-- Material for the task follows --

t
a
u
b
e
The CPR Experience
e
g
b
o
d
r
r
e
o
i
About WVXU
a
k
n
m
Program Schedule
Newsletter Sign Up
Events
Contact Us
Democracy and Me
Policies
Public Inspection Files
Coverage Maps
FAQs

-- Material for the task concluded --
-- Material for the task follows --

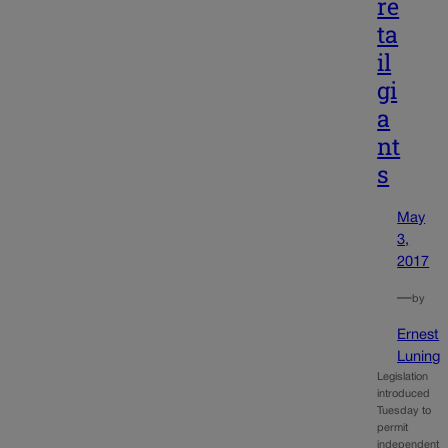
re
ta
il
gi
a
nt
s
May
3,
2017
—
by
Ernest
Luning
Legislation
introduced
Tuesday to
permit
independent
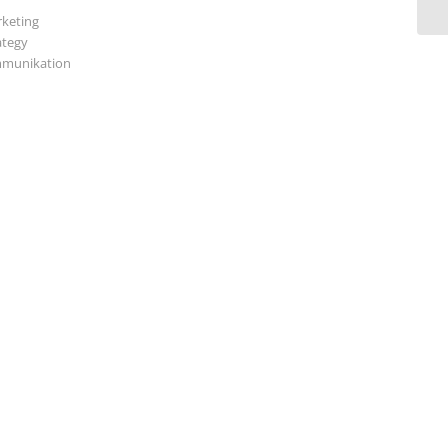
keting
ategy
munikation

-- Material for the task concluded --
-- Material for the task follows --

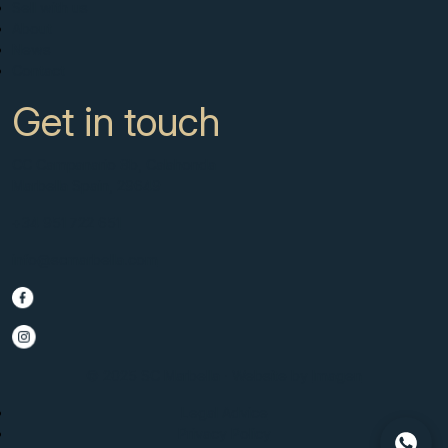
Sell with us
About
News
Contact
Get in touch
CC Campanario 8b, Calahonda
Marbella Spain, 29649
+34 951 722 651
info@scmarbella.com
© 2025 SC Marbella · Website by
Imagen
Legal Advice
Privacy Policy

-- Material for the task concluded --

→ **What is being asked**
Looking at the records above, return exactly the lines from the line with "Marbella · Website by" to the line with "Privacy Policy", both ends included.

→ **Written response**
© 2025 SC Marbella · Website by
Imagen
Legal Advice
Privacy Policy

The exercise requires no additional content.